Thursday, February 09, 2006

BOB HERBERT: ILLEGAL AND INEPT

While testifying about the Bush administration's warrantless eavesdropping program, Attorney General Alberto Gonzales was asked to explain how the program had been damaged by the disclosure of its existence in the press.


Senator Joseph Biden suggested that Al Qaeda operatives have most likely been aware for some time that the government is trying to intercept their phone calls.


Mr. Gonzales agreed. "You would assume that the enemy is presuming that we are engaged in some kind of surveillance," he said. "But if they're not reminded about it all the time in newspapers and in stories, they sometimes forget."


Senator Biden managed to laugh. Probably to keep from crying. This was the attorney general of the United States speaking, yet another straight man for an administration that has raised governing to new heights of witlessness.


Watching the Bush administration in action would be hilarious, if its ineptitude and brutally misguided policies didn't end so often in needless suffering and sorrow.


The public should be aware of two important points about the president's domestic spying program: it's illegal, and it's not catching terrorists.


If the program were legal, there is no chance so many Republicans would be upset about it.
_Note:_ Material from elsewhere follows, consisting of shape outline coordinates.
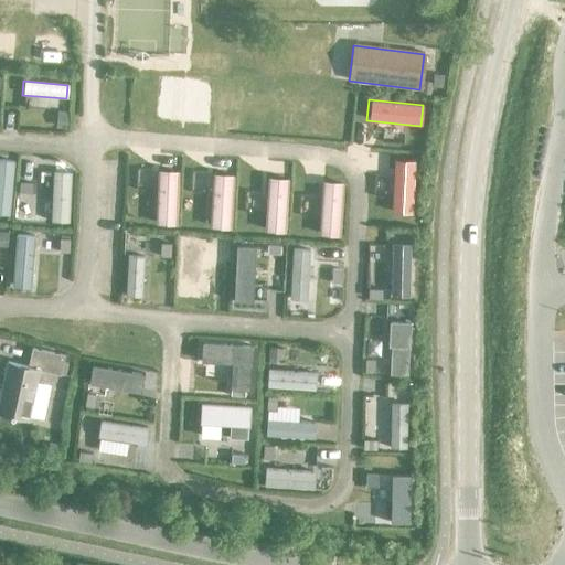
[(13,161),(0,159),(0,214),(8,215),(13,161)]
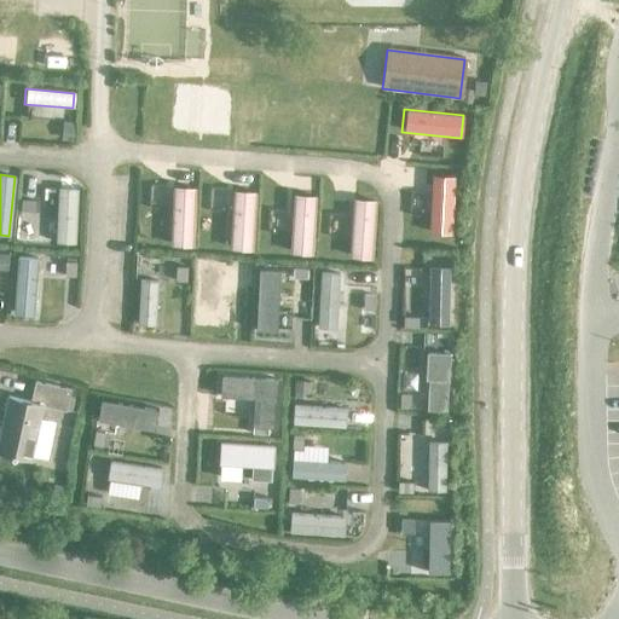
[(450,233),(452,177),(431,175),(428,232),(450,233)]
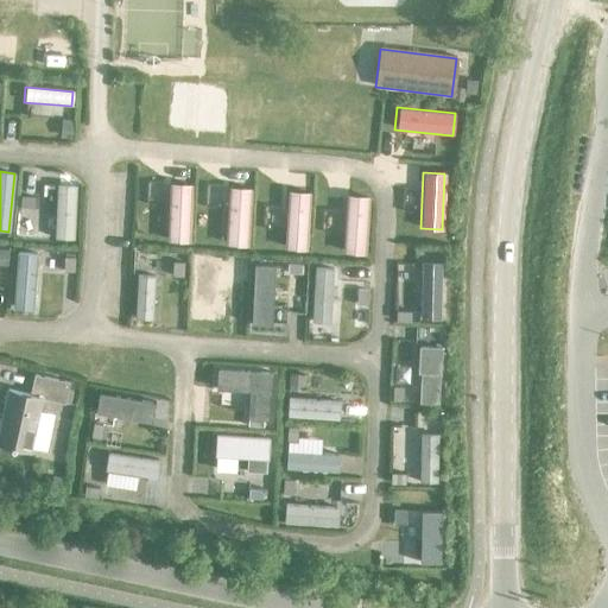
[(77,185),(57,184),(54,239),(74,240),(77,185)]
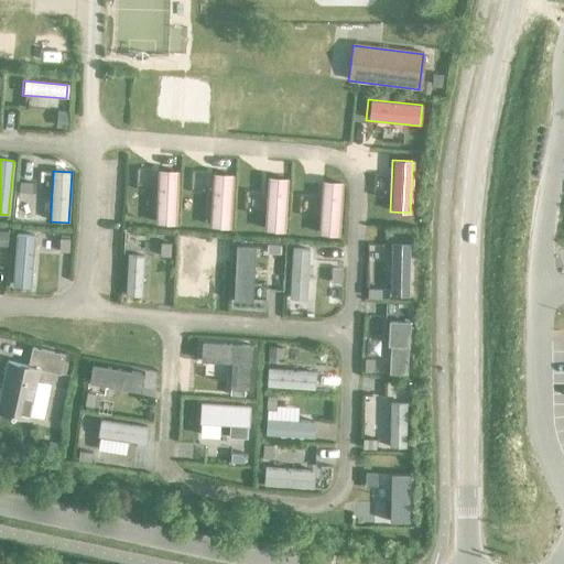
[(174,225),(176,171),(156,171),(154,224),(174,225)]
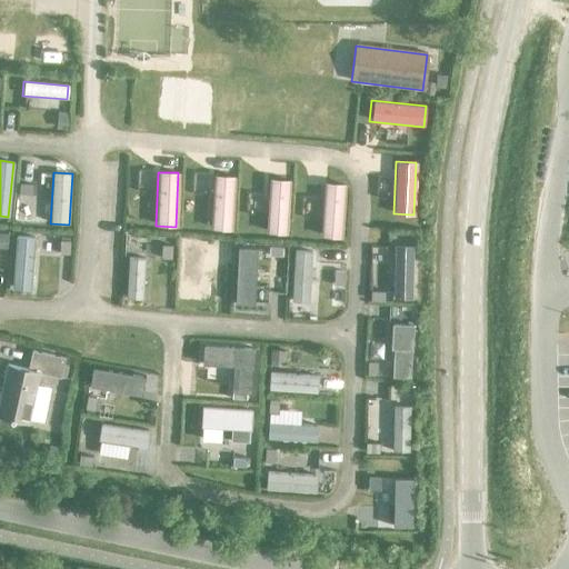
[(231,230),(232,176),(212,176),(210,229),(231,230)]
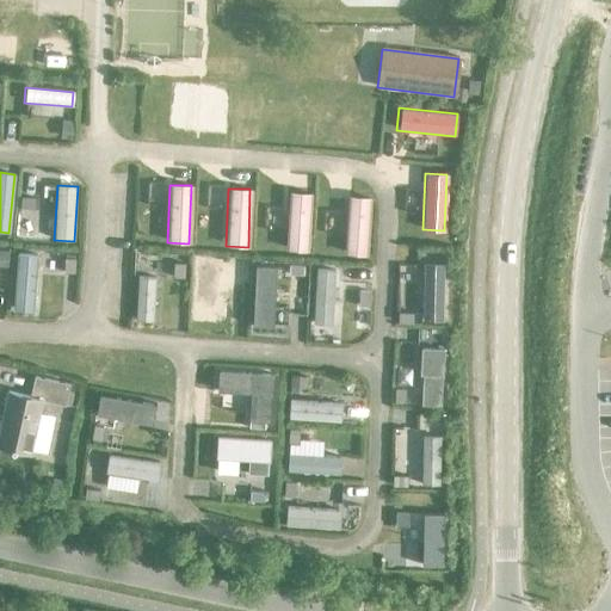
[(307,251),(309,193),(288,192),(285,251),(307,251)]
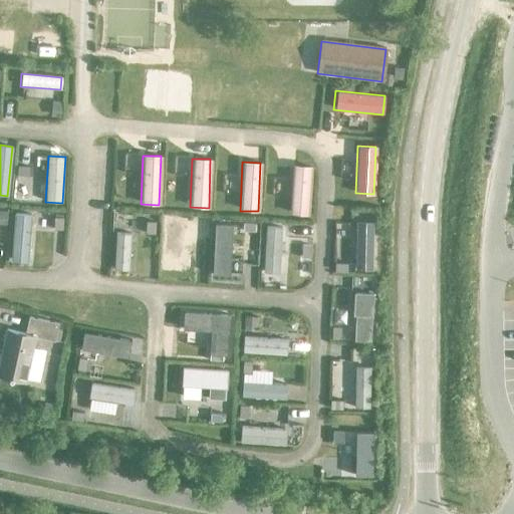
[(307,215),(309,166),(291,166),(289,214),(307,215)]
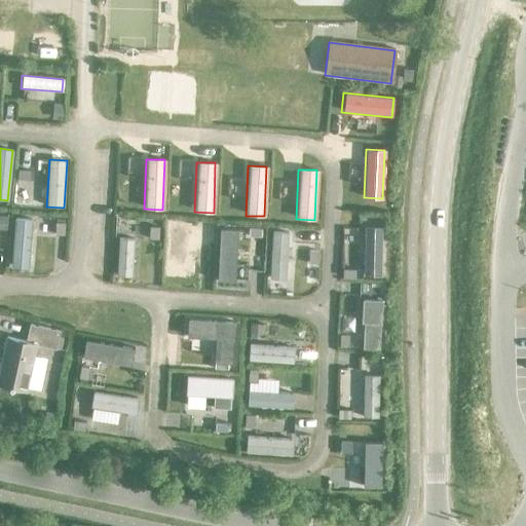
[(28,269),(32,219),(14,218),(11,268),(28,269)]
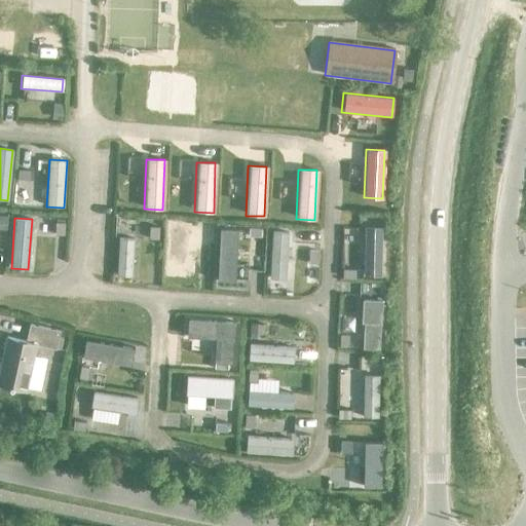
[(381,276),(382,227),(364,226),(363,276),(381,276)]
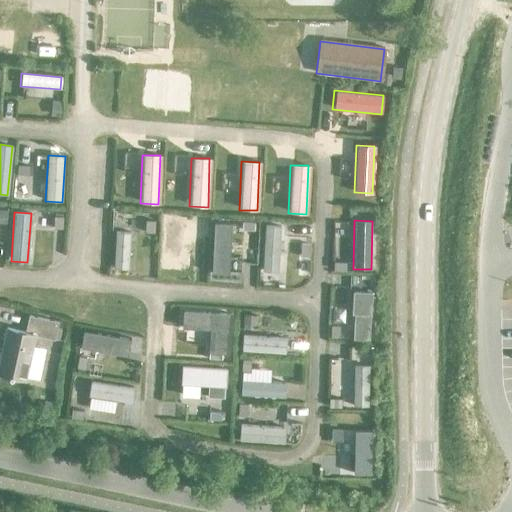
[(228,273),(230,224),(213,223),(211,272),(228,273)]
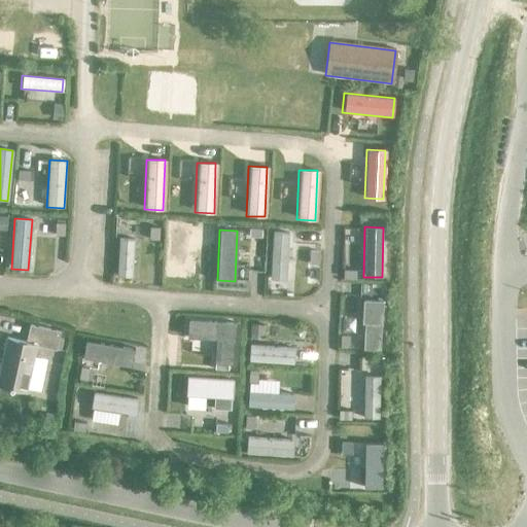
[(286,280),(288,234),(272,233),(270,279),(286,280)]
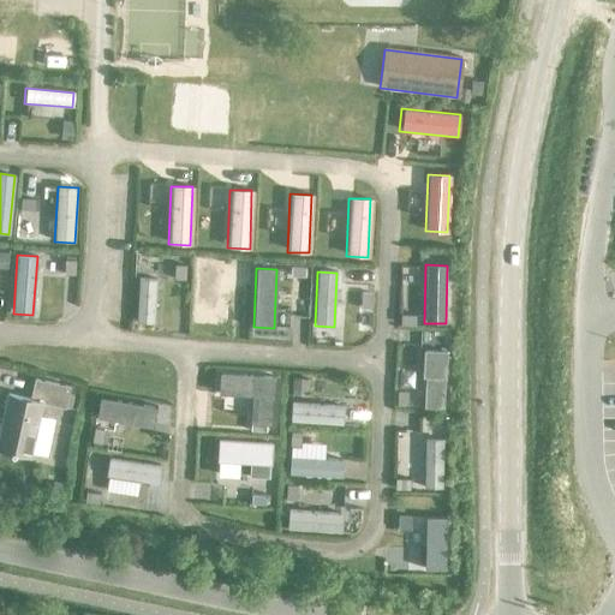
[(216,324),(220,278),(201,276),(197,323),(216,324)]
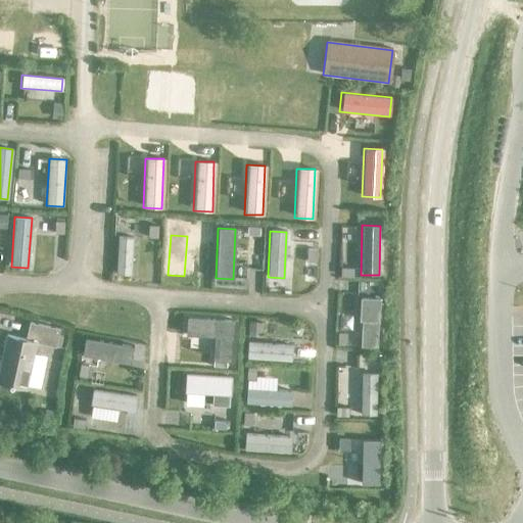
[(129,275),(132,238),(117,237),(114,274),(129,275)]
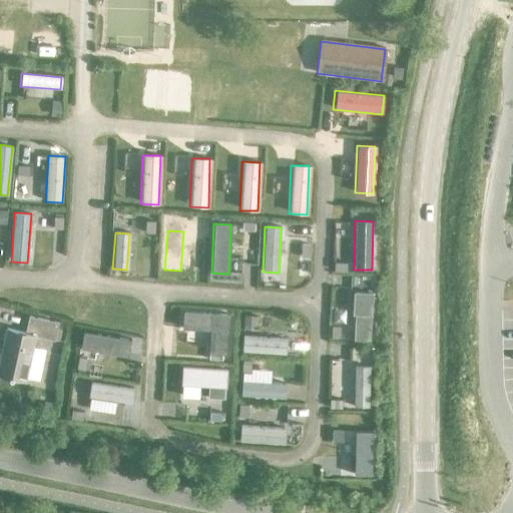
[(370,341),(372,293),(353,292),(351,340),(370,341)]
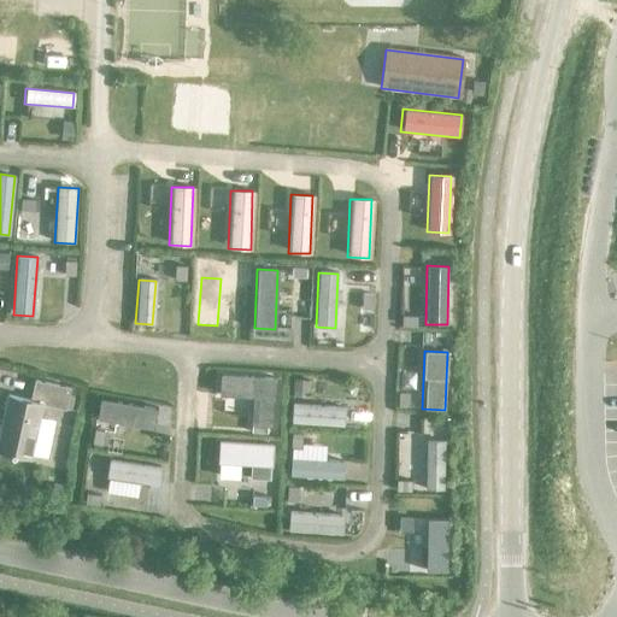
[(272,412),(275,377),(221,375),(219,394),(253,397),(252,411),(272,412)]
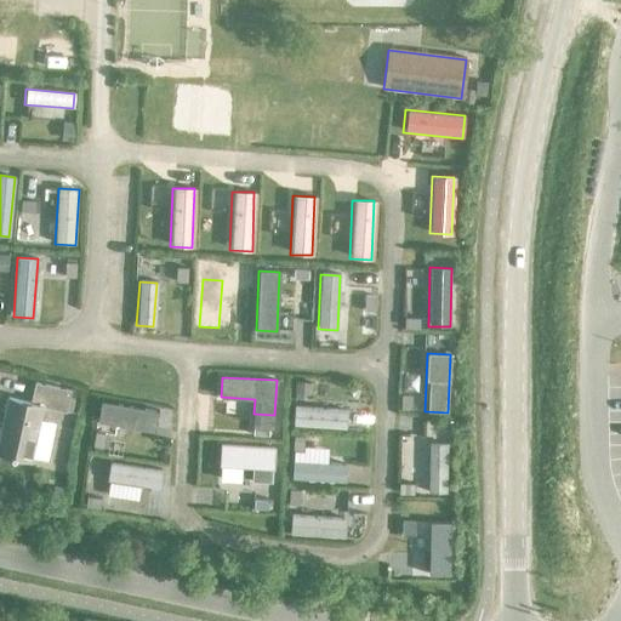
[(64,414),(69,393),(34,385),(29,405),(7,400),(0,431),(0,454),(29,461),(41,408),(64,414)]
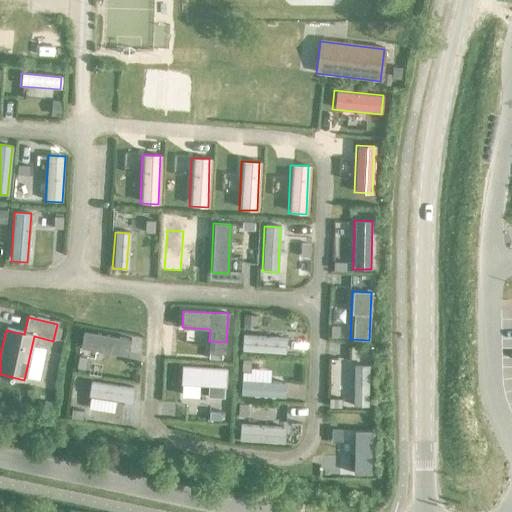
[(127,356),(130,339),(83,330),(80,348),(127,356)]
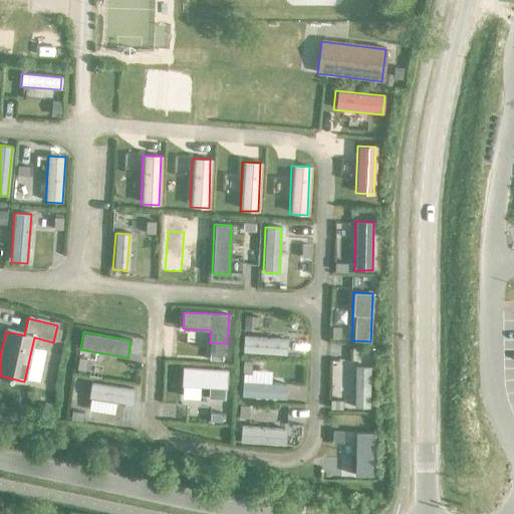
[(285,355),(286,338),(242,336),(241,352),(285,355)]
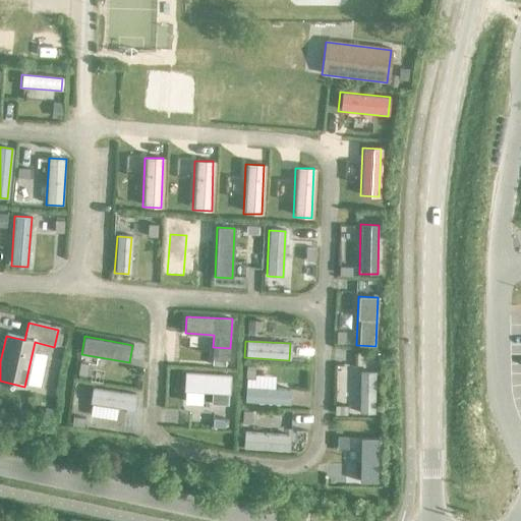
[(373,414),(374,372),(358,372),(358,413),(373,414)]
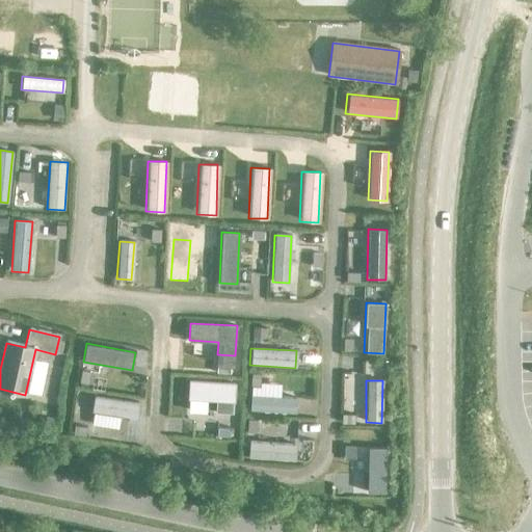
[(190,381),(189,399),(214,400),(213,415),(234,416),(235,383),(190,381)]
While questioning Mr. Gonzales at Monday's Judiciary Committee hearing, Senator Lindsey Graham, a conservative Republican from South Carolina, assailed both of the rationales used by the administration to justify the program.


Referring to the administration's repeated insistence that the Congressional resolution authorizing the use of force against Al Qaeda gave the president the power to bypass restrictions on domestic surveillance imposed by the Foreign Intelligence Surveillance Act, Senator Graham said:


"I'll be the first to say, when I voted for it, I never envisioned that I was giving to this president or any other president the ability to go around FISA carte blanche."


Senator Graham then addressed the argument that the president has the inherent power under the Constitution to authorize the warrantless wiretapping. Such a view, said Senator Graham, would undermine the principle of checks and balances. "Taken to its logical conclusion," he said, "it concerns me that it could basically neuter the Congress and weaken the courts."


Moments later, he added, "And when the nation's at war, I would argue, Mr. Attorney General, you need checks and balances more than ever."


Other Republicans on the Judiciary Committee who expressed skepticism or voiced serious doubts about the program included Mike DeWine and Sam Brownback, and the chairman, Arlen Specter. "You think you're right," Senator Specter told Mr. Gonzales. "But there are a lot of people who think you're wrong."


Apart from the legal issues, it's increasingly clear that the president's program is contributing little if anything to the effort to protect Americans from Qaeda-type terrorism.


Senator Biden asked Mr. Gonzales whether the program had achieved any results. Mr. Gonzales said it had helped identify "would-be terrorists here in the United States."


"Have we arrested those people?" asked Mr. Biden. "Have we arrested the people we've identified as terrorists in the United States?"


The attorney general's reply left people shaking their heads and rubbing their eyes. "When we can use our law enforcement tools to go after the bad guys," he said, "we do that."


Senator Biden tried to push the issue, but Mr. Gonzales would not elaborate. Mr. Biden finally said:


"Well, I hope we arrested them — if you identified them. I mean, it kind of worries me because you all talk about how you identify these people, and I've not heard anything about anybody being arrested."


A clue to Mr. Gonzales's reluctance to discuss the achievements of the president's domestic spying program could be found on the front page of The Washington Post on Sunday. A long article about the program began as follows:


"Intelligence officers who eavesdropped on thousands of Americans in overseas calls under authority from President Bush have dismissed nearly all of them as potential suspects after hearing nothing pertinent to a terrorist threat, according to accounts from current and former government officials and private-sector sources with knowledge of the technologies in use."


To laugh or to cry — that is the question as we contemplate three more years of this theater of the absurd known as the Bush administration.